Elemer Piros, Analyst, Lucid Capital Markets: Yeah.
Dr. Shankar Musunuri, Chairman, CEO, and Co-founder, Ocugen: From the analysis primary.
Elemer Piros, Analyst, Lucid Capital Markets: Thank you so much.
Dr. Shankar Musunuri, Chairman, CEO, and Co-founder, Ocugen: Yeah.
Elemer Piros, Analyst, Lucid Capital Markets: Thank you, Shankar. Thanks, Huma.
Operator: Thank you. Our next question comes from the line of Daniil Gataulin from Chardan. Please go ahead.
Steven, Analyst, Chardan: Hi, this is Steven on for Daniil. Thanks for taking my question. For dry AMD, you mentioned the 50% responder rate. Were there any underlying characteristics that made a patient more likely to be a responder?
Dr. Huma Qamar, Chief Medical Officer, Ocugen: Are you talking about the 410 GA?
Steven, Analyst, Chardan: Yes.
Dr. Huma Qamar, Chief Medical Officer, Ocugen: Yes. In terms of that, the responder rate. By the way, we have the inclusion/exclusion criteria, which was very well uniform across the groups. It was, you know, the baseline characteristics were that, there was a mean age that we were looking into. Of course, the GA gets diagnosed at a certain age. Of course, 70 in the mid-seventies was the mean age. We were also looking at, you know, the lesion size, which actually is pretty much well worse with the OAKS and DERBY trials, and Apellis has got approval on it, was 7.5 mm squared. That was the mean as well, up to 8.03.
In terms of the baseline characteristics, the responders basically responded, you know, on the medium dose as well as on the high dose as well.
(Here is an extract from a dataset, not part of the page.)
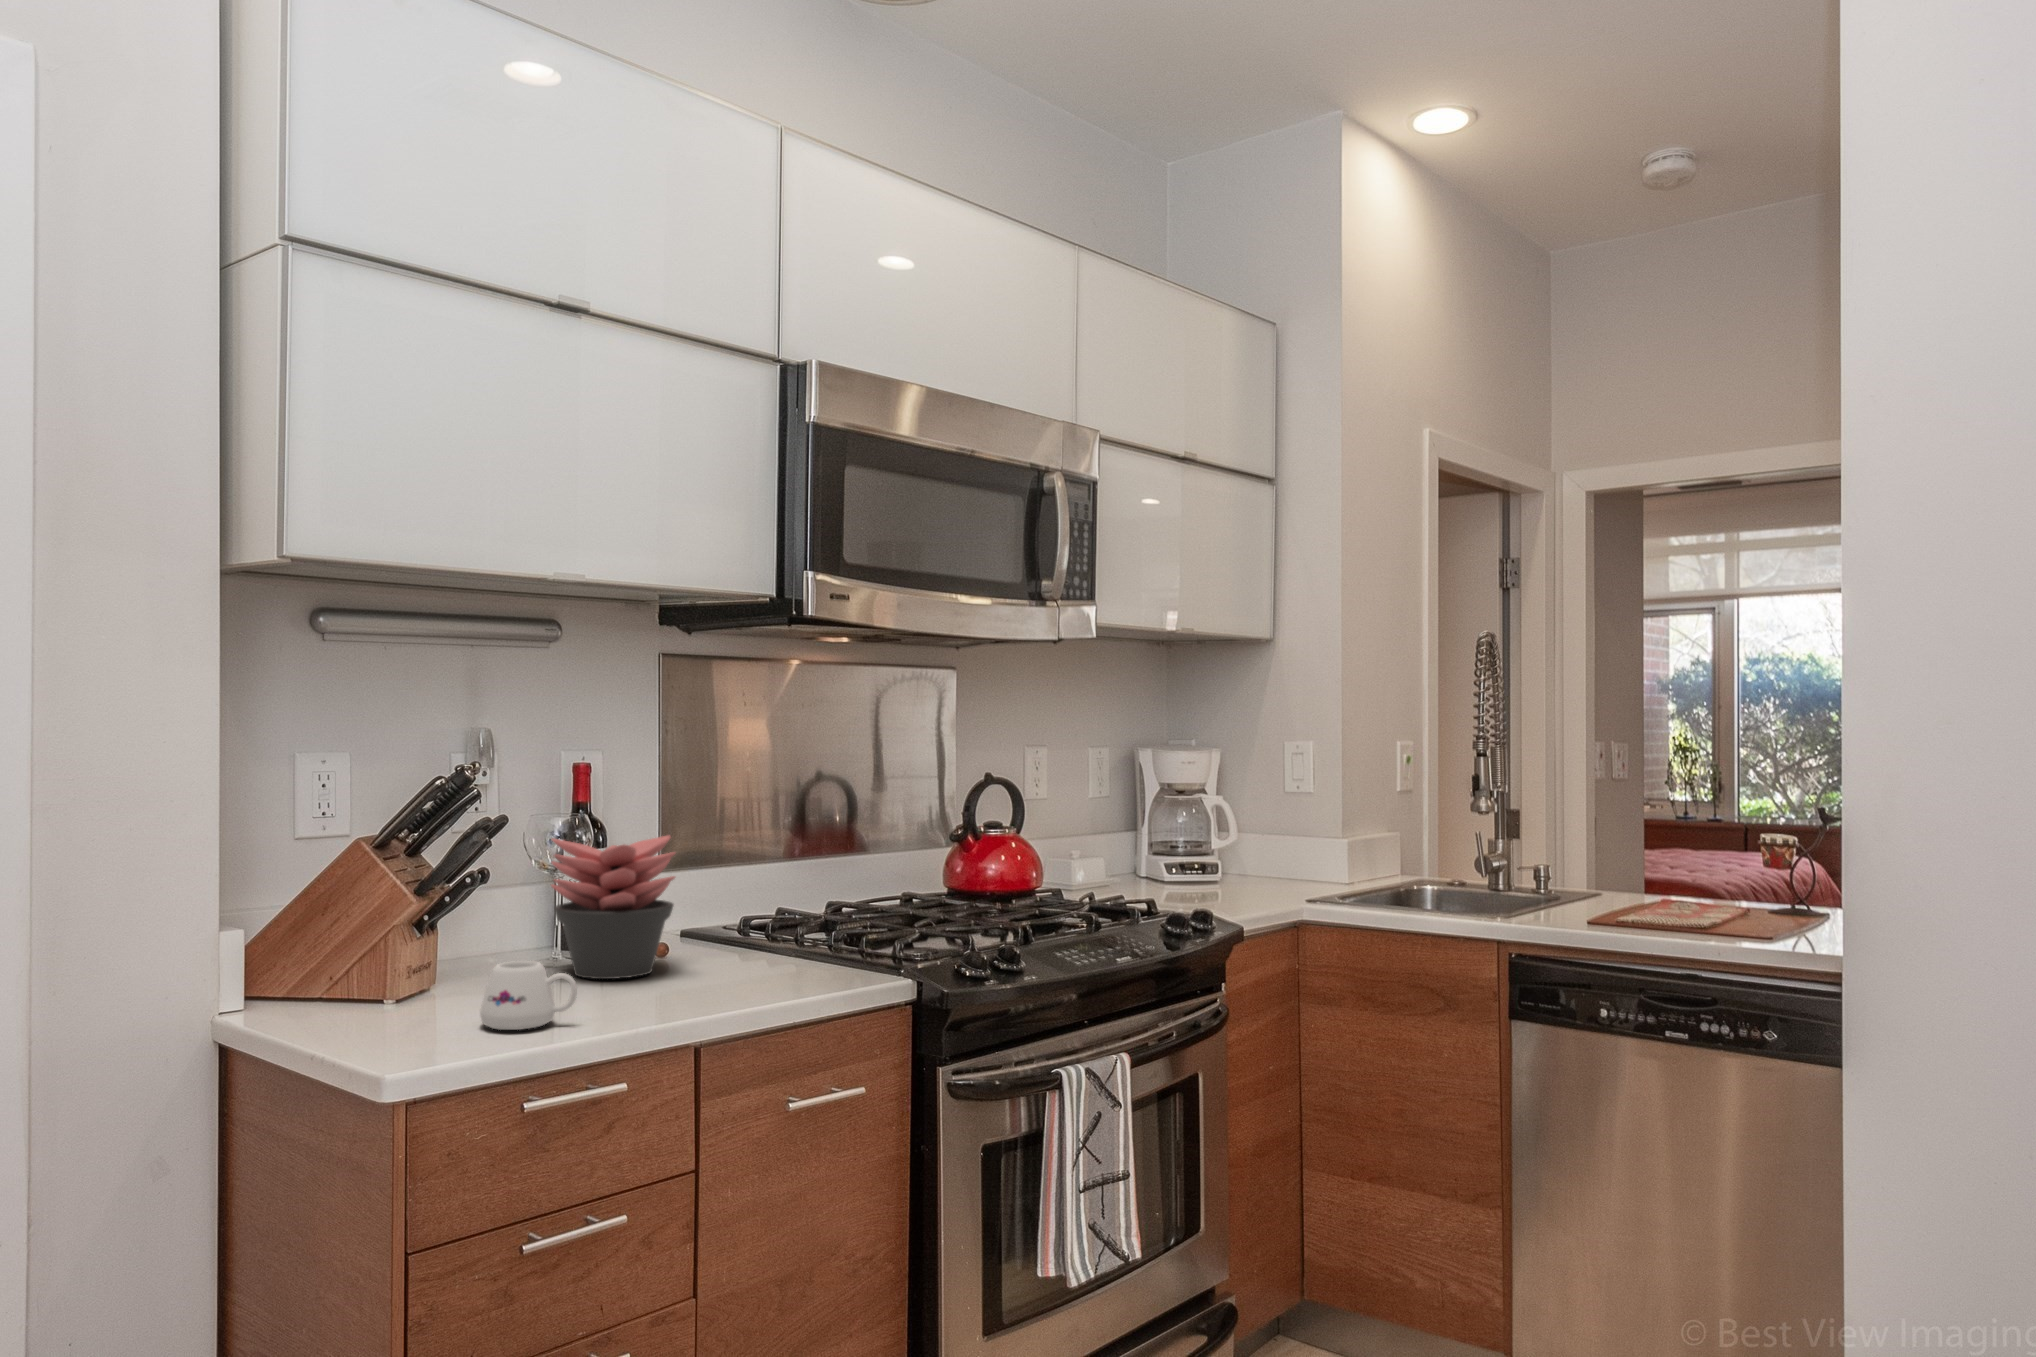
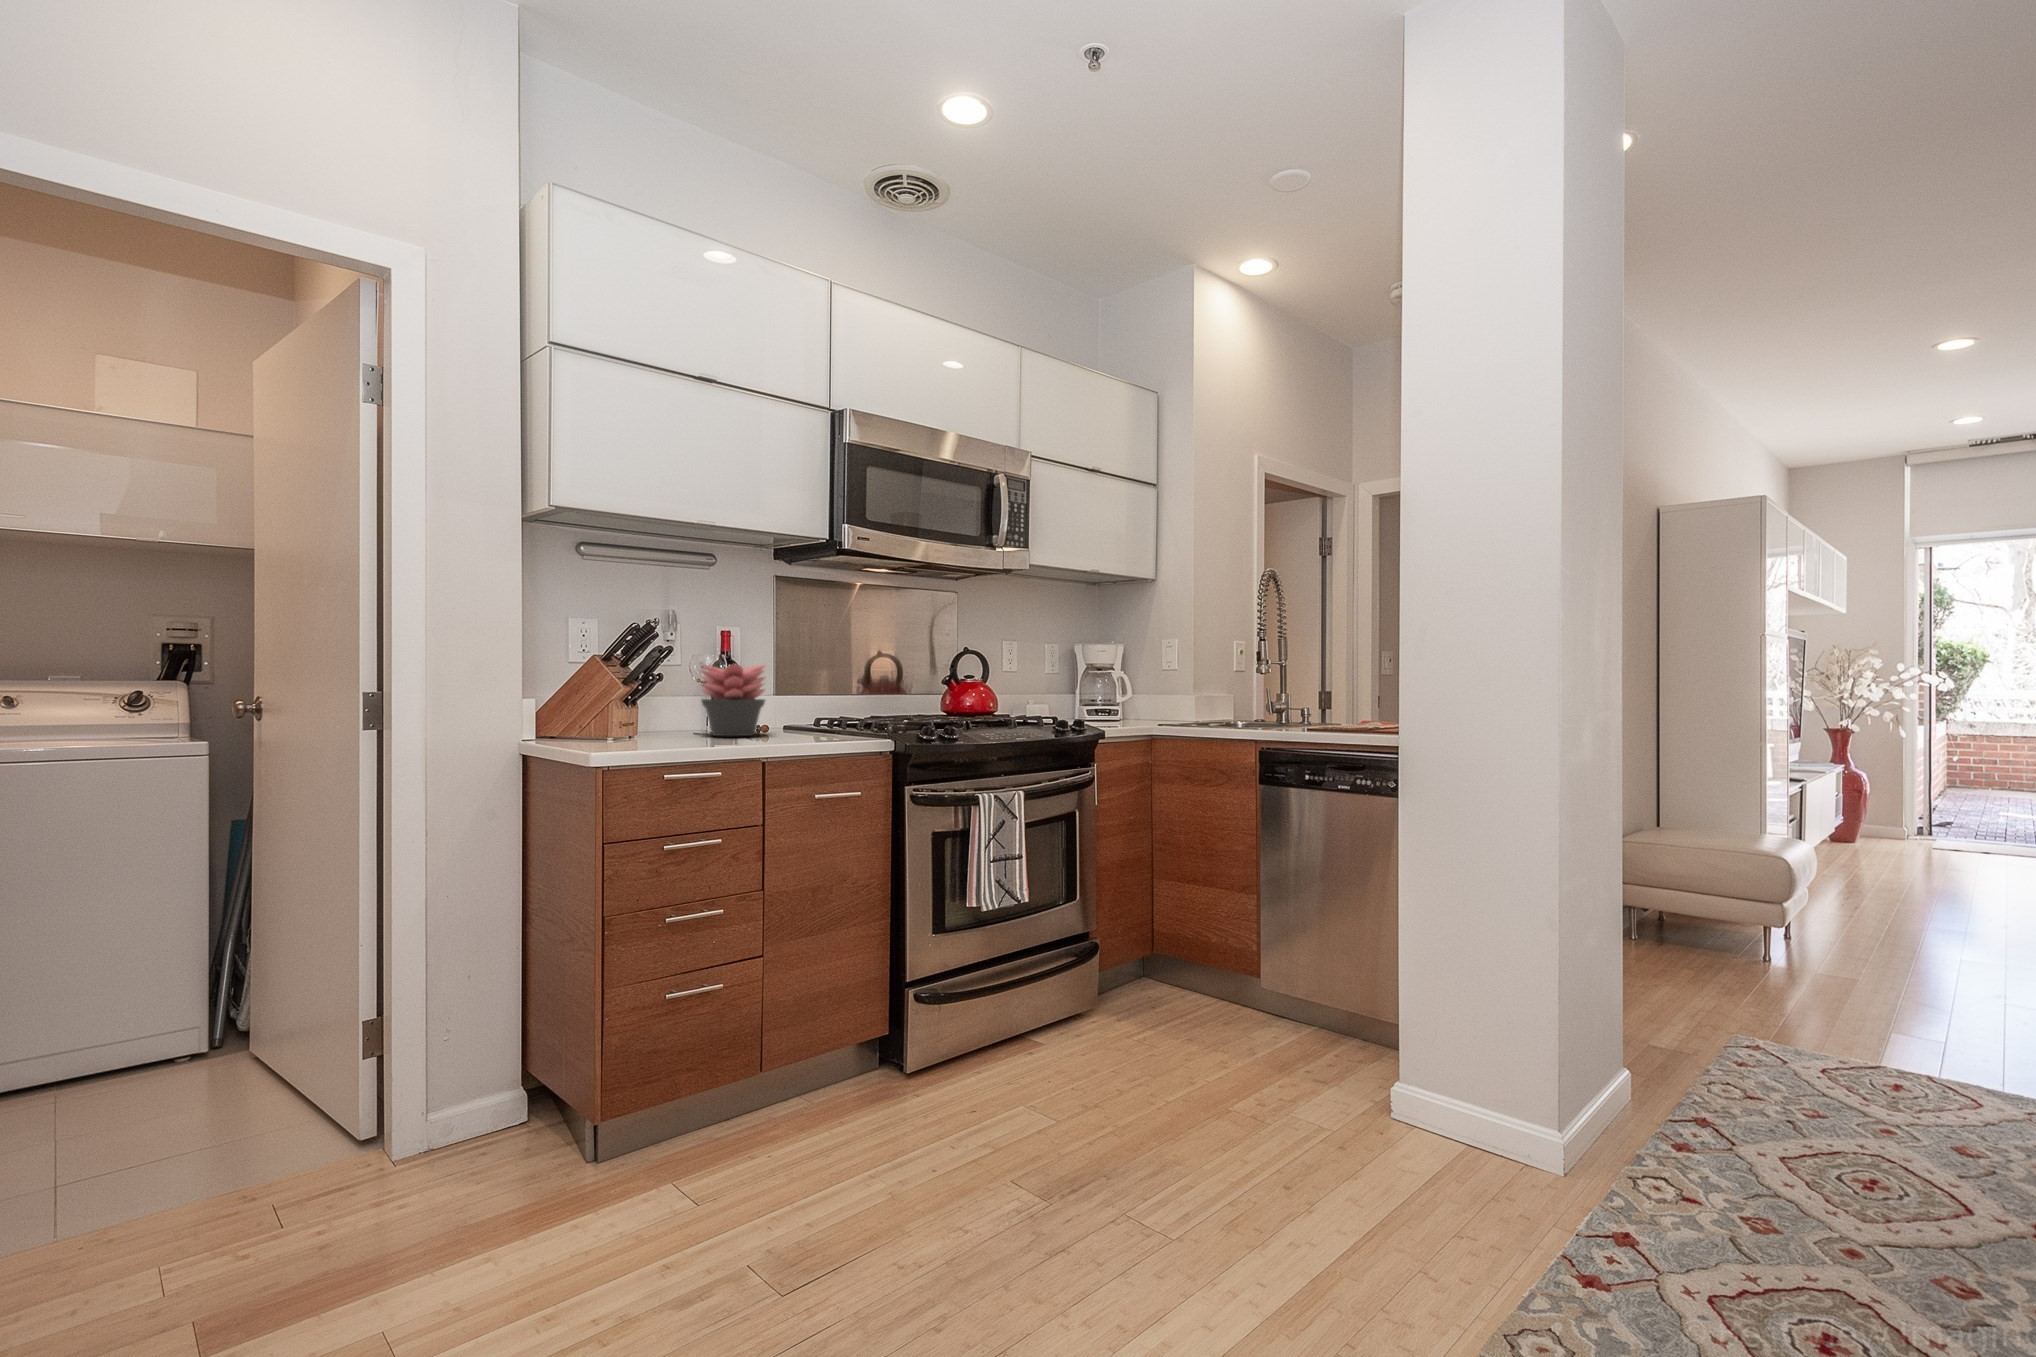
mug: present [480,961,577,1030] -> none [652,716,701,748]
There was not really any other unique criteria that we would say at this point till we get our final, you know, clinical study report at that point. At this point, it seemed like it was uniform across all dose groups.
Steven, Analyst, Chardan: Got it. Thank you.
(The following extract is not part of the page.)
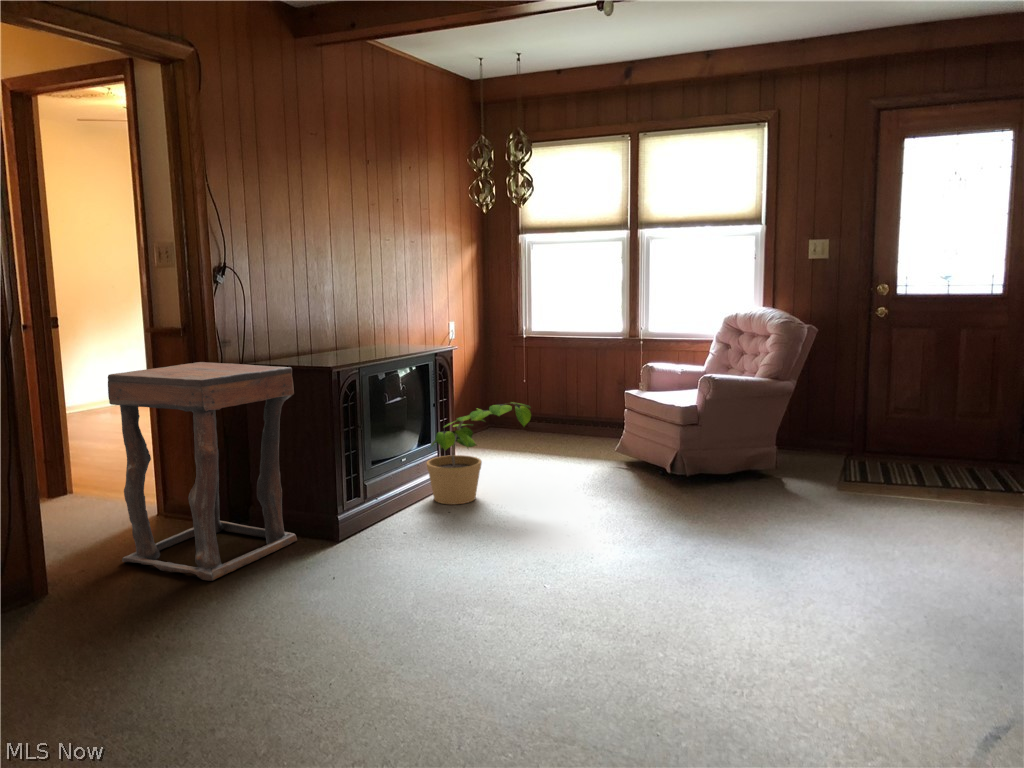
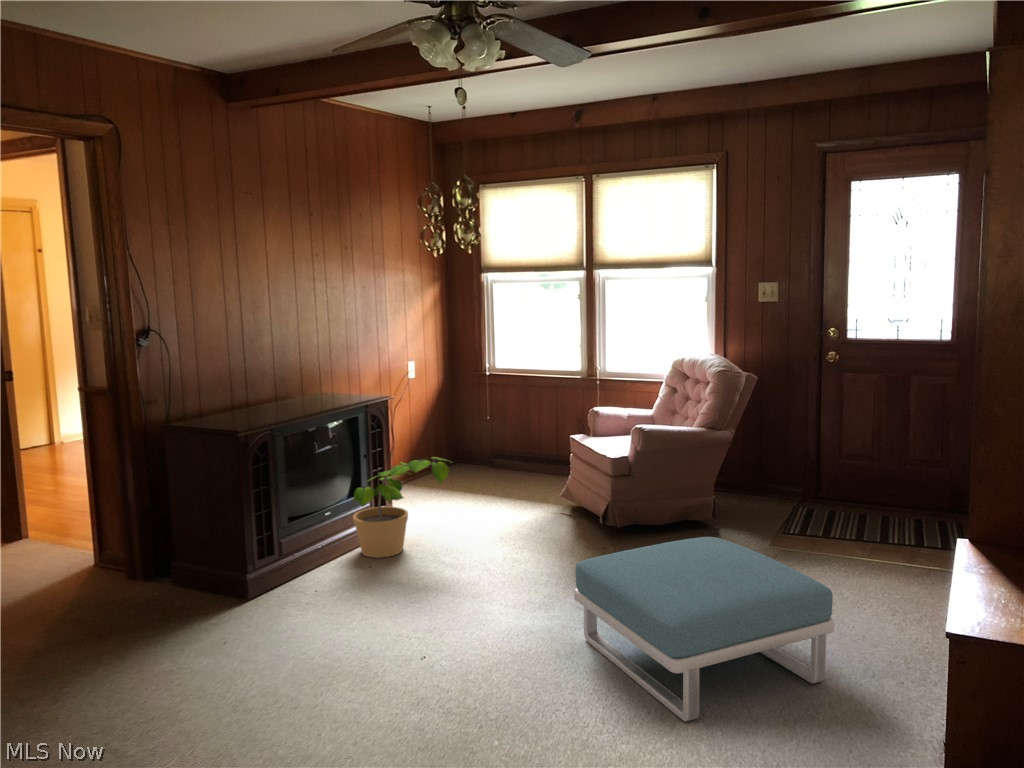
side table: present [108,362,297,581] -> none [21,423,210,642]
footstool: none [693,472,966,639] -> present [574,537,834,722]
Operator: Thank you. This concludes the Q&A portion. I will now turn the call back over to Chairman, CEO, and Co-founder, Dr. Shankar Musunuri.
Dr. Shankar Musunuri, Chairman, CEO, and Co-founder, Ocugen: Thank you, operator. 2025 was marked by important clinical progress, strategic business development, and essential financing accomplishments across the organization. We’re entering 2026 with a strong momentum and a clear line of sight to multiple catalysts that will further advance Ocugen’s position as a biotechnology leader in gene therapy for blindness diseases. We expect to deliver full phase II data for OCU410 this month, complete enrollment for OCU410ST, initiate phase III for OCU410 in geographic atrophy, and begin our rolling BLA submission for OCU400. I want to thank our employees, investigators, patients, and shareholders for their continued support. We look forward to updating you on our progress. Have a great day.
Operator: The meeting is now concluded. Thank you all for joining. You may now disconnect.